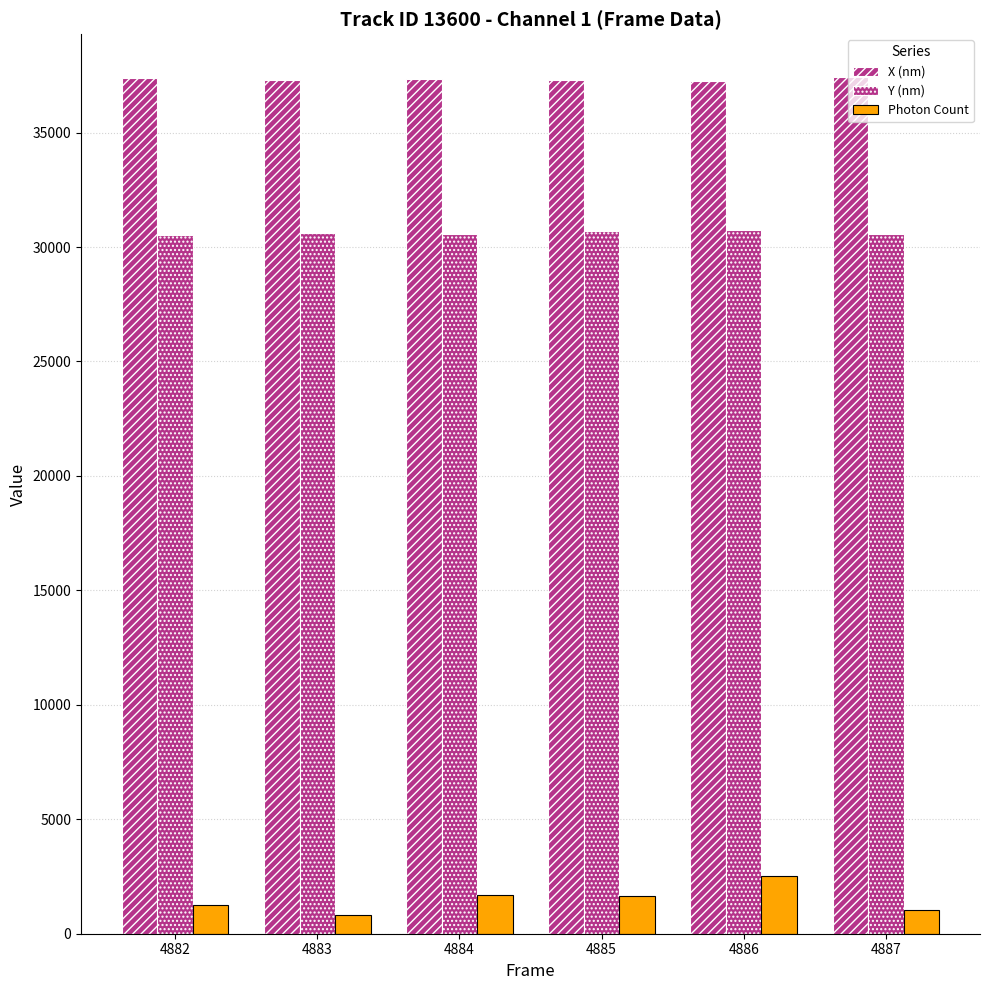

How many values in the Y (nm) series are below 30622?

3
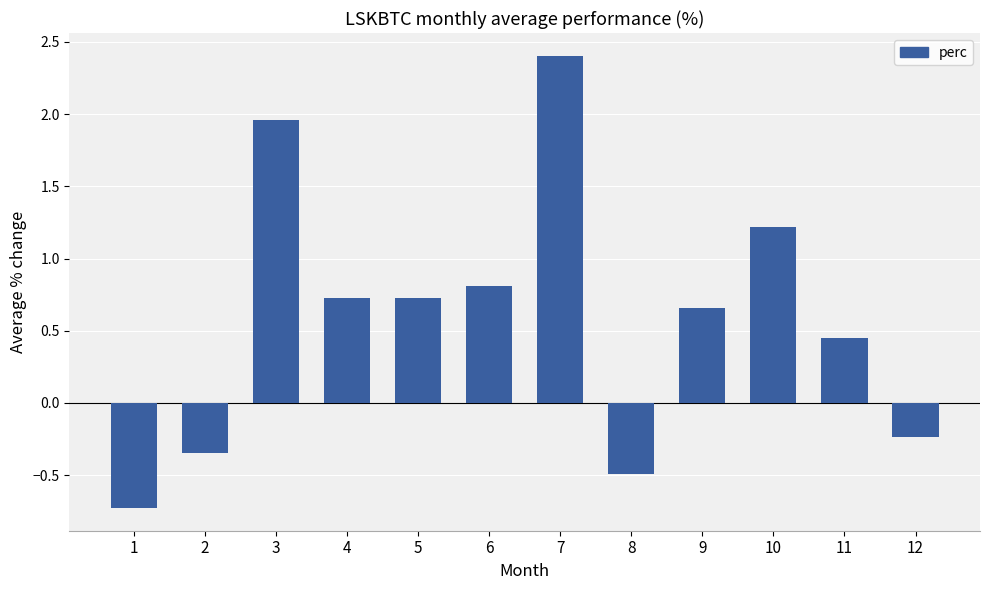

What is the change in value from 3 to 4?

-1.2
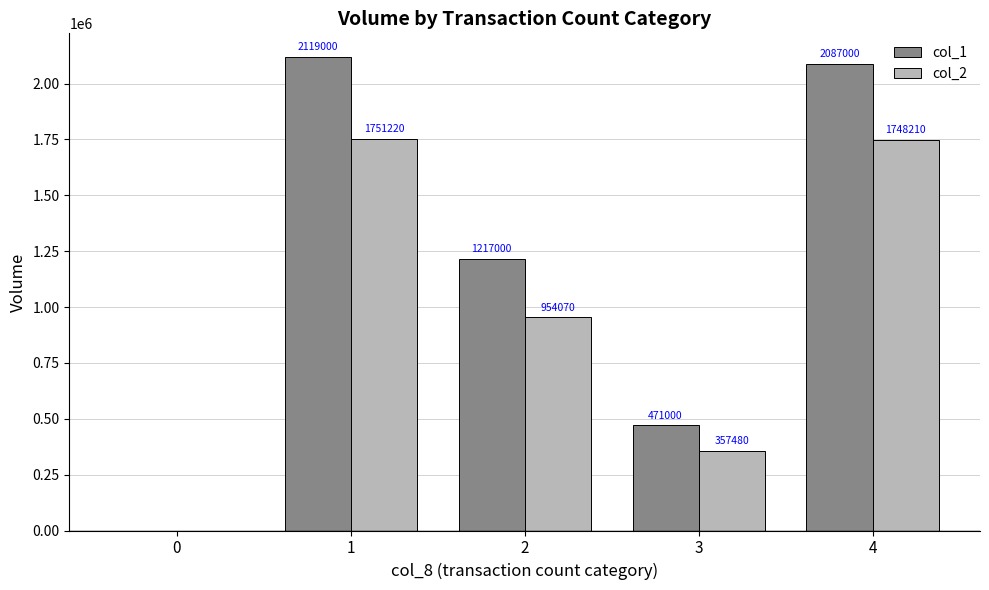

Reading left to right, extract all data points from this chart.

col_1: 0=0	1=2119000	2=1217000	3=471000	4=2087000
col_2: 0=0	1=1751220	2=954070	3=357480	4=1748210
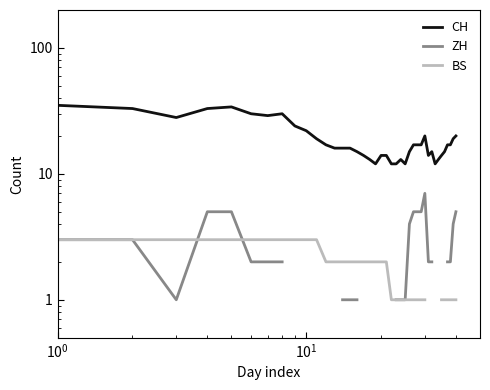

In CH, how many points are lower than both neighbors (excluding endpoints)?

6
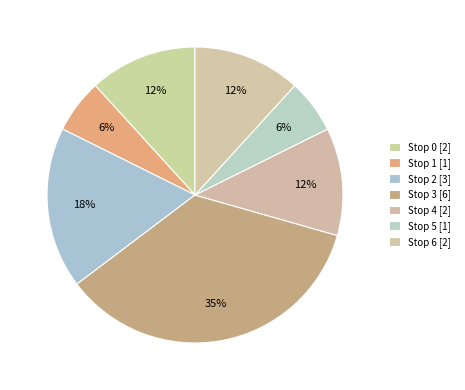

How many slices are in this pie chart?

7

* * *

Work order -
Starting at the line that contains "What is the change in value from 3 to 4?" and ending at the end of the items above, arrange those lines as a JSON list of strings, one string per line. Leave out blank lines and the pictures.

Task output -
[
  "What is the change in value from 3 to 4?",
  "-1.2",
  "Reading left to right, extract all data points from this chart.",
  "col_1: 0=0\t1=2119000\t2=1217000\t3=471000\t4=2087000",
  "col_2: 0=0\t1=1751220\t2=954070\t3=357480\t4=1748210",
  "In CH, how many points are lower than both neighbors (excluding endpoints)?",
  "6",
  "How many slices are in this pie chart?",
  "7"
]